The children shook their heads sorrowfully.

"Wouldn't to-morrow do?" he suggested, hopefully; but there was no response from the children, and the weight that had been settling down upon him, in the region of his chest, noticeably increased. He tried to shake it off, it was so depressing—like the accruing misfortune of some pending event.

"Don't shake," said a voice behind him; "that isn't your misfortune. You will only shake it off on the children, and it's time enough for them to bear it when they wake up in the morning and find out—"

"Find out what?" The President asked it fearfully.

"Find out—find out—" droned the voice, monotonously.

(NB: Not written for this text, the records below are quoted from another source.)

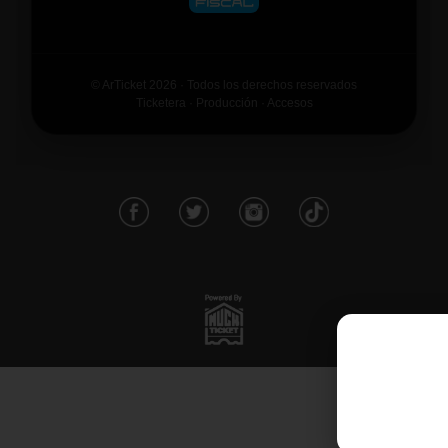
© ArTicket 2026 · Todos los derechos reservados
Ticketera · Producción · Accesos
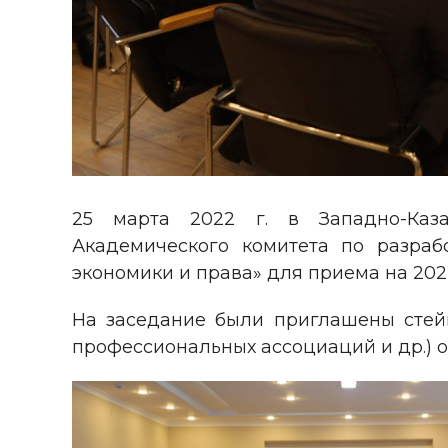
25 марта 2022 г. в Западно-Казах
Академического комитета по разраб
экономики и права» для приема на 202
На заседание были приглашены стейк
профессиональных ассоциаций и др.)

The President sat up very straight in his chair. "The children—the children." He remembered now—they were the children from the incurable ward at Saint Margaret's.

He sank back with a feeling of great helplessness, and closed his eyes again. And there he sat, immovable, his finger still marking his place in the report of the United Charities.

The Oldest Trustee sat alone, knitting comforters for the Preventorium patients. Like many another elderly person, her usual retiring hour was later than that of the younger members of her household, undoubtedly due to the frequent cat-naps snatched from the evening.

The Oldest Trustee had a habit of knitting the day's events in with her yarn. What she had done and said and heard were all thought over again to the rhythmic click of her needles. And the results at the end of the evening were usually a finished comforter and a comfortable feeling. This night, however, the knitting lagged and the thoughts were unaccountably dissatisfying; she could not even settle down to a cat-nap with the habitual serenity.

"I don't know why I should feel disturbed," and the Oldest Trustee prodded her yarn ball with a disquieting needle, "but I certainly miss the usual gratification of a day well spent."